Joachim Petzold kann es noch gar nicht fassen. Am 4. Dezember hat er die Kulturinsel, in eigenen Worten "eine der wenigen übriggebliebenen Subkultur-Oasen der Stadt", im Cannstatter Bezirksbeirat vorgestellt: "Alle Fraktionen haben sich positiv geäußert!" Öfters mal in diesem Jahr stand Petzold kurz davor, alles stehen und liegen zu lassen und auf seinen Bauernhof in der Pfalz zu ziehen. Etwa als im Februar die alte Güterabfertigungshalle auf dem Kulturinsel-Gelände der Abrissbirne zum Opfer gefallen war – weil eine schnurgerade geplante Straße im zukünftigen Wohngebiet Neckarpark mit Blick auf den Rotenberg, Stammsitz der Württemberger, nicht verlegt werden konnte. Oder als die Bäume gefällt wurden.
Doch im Grunde seines Herzens ist der Gründer und Geschäftsführer der Kulturinsel ein positiv denkender Mensch. Dass die Halle weg kam, das Urban-Gardening-Projekt Inselgrün nicht dort bleiben durfte, wo es war, dass eines Tages die Kulturinsel nicht mehr eine Insel auf einer Brachfläche sein wird, sondern im Häusermeer: er hat es akzeptiert und möchte das Beste daraus machen. Aber dann gab es Ende September erneut Ärger wegen der Lautstärke einer Open-Air-Veranstaltung, der "Jangala". Und Petzold wusste noch immer nicht, wie es mit dem Inselgrün weitergeht. Das zermürbt.
Doch er und seine MitstreiterInnen sind nicht untätig geblieben. Anfang September riefen sie Anhänger und Nutzer auf, sie mit Supportvideos zu unterstützen. 38 Videos wurden gedreht, von Initiativen wie Commons Kitchen und dem Hiphop-Netzwerk Underground Soul Cypher über Cannstatter Pfarrer, die Caritas und die Basler Mission bis hin zu Vertretern großer Unternehmen wie Bosch oder Dinkelacker.

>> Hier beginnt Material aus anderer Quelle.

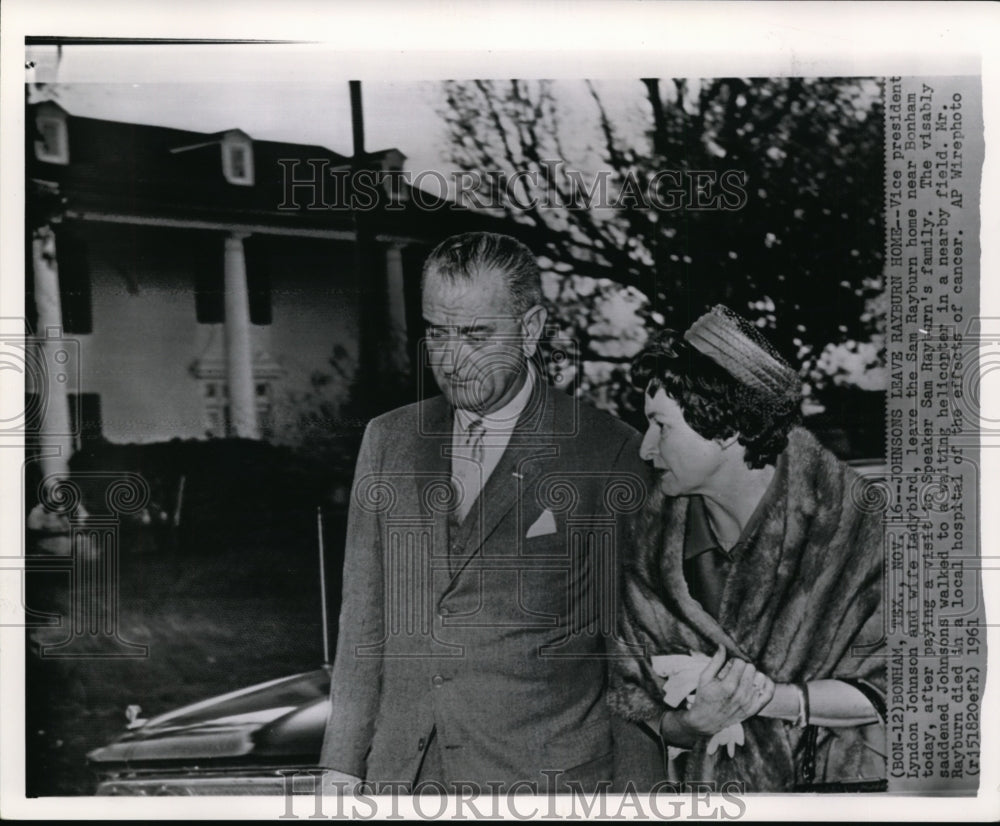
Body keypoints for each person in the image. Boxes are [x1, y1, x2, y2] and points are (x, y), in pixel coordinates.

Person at [319, 232, 649, 794]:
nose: (450, 359)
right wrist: (341, 767)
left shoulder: (609, 451)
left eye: (475, 335)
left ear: (530, 330)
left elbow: (635, 654)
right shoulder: (388, 440)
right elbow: (362, 624)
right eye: (436, 333)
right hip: (405, 784)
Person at [608, 305, 886, 792]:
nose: (646, 448)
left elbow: (901, 683)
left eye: (662, 426)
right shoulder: (648, 551)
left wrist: (765, 699)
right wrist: (694, 723)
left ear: (728, 426)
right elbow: (636, 709)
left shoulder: (855, 530)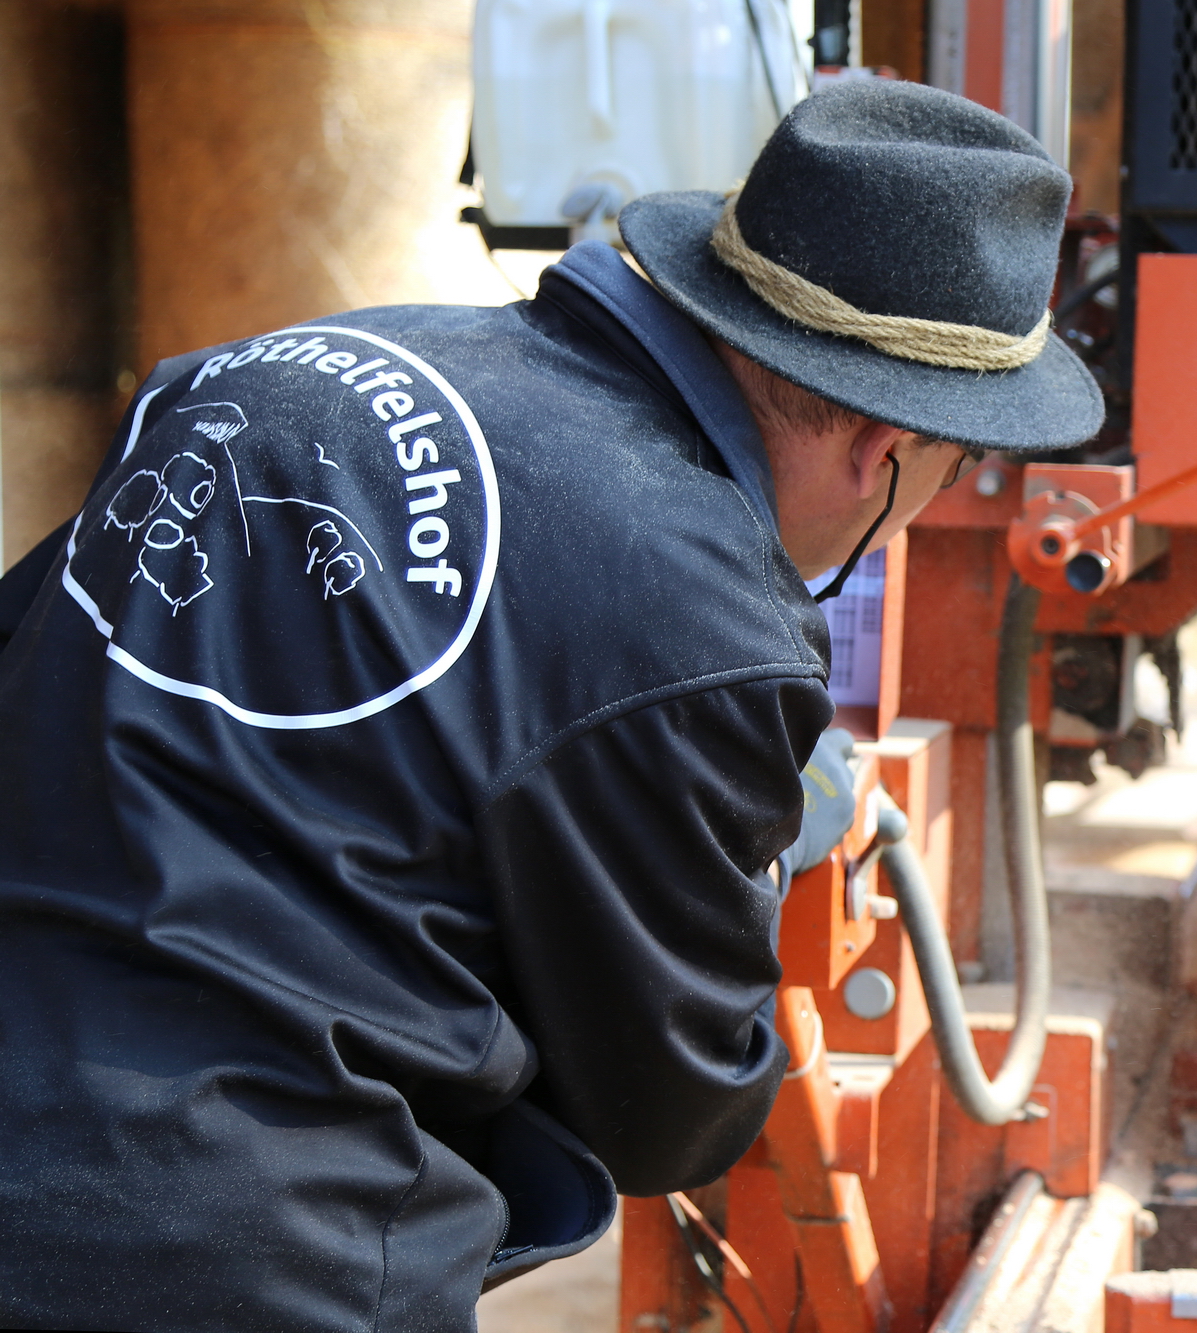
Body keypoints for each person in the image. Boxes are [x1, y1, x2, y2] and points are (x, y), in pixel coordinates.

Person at [0, 80, 1102, 1332]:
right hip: (241, 1253)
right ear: (881, 452)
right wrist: (746, 842)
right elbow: (668, 1114)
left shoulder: (281, 364)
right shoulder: (703, 624)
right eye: (954, 467)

Auf der Kulturinsel treffen viele Menschen und Organisationen zusammen. Sie alle würden etwas verlieren, wenn es sie nicht mehr gäbe.
Die Stadt passt auf, dass sich keine Eidechsen ansiedeln
Doch bis Mitte Oktober war immer noch nicht klar, wo das Inselgrün denn nun hin sollte. Während Ministerpräsident Winfried Kretschmann (Grüne) auf der Kulturinsel mit den Aktivisten von Fridays for Future diskutierte, stand der Garten gleich nebenan, wo noch Mangold und Blumenkohl reiften, vor dem Aus. Es gab eine Zusage, dass er an anderer Stelle wiederaufgebaut werden dürfe. Doch wo, das erfuhr Petzold erst zehn Tage, bevor das Areal abgeräumt sein sollte. Fünf volle Tage waren die Leute vom Stadtmessungsamt beschäftigt, erzählt er, um den neuen Standort, einmal quer über den Parkplatz, exakt auszumessen. Mindestens ein Jahr soll der Garten da bleiben, voraussichtlich eher drei.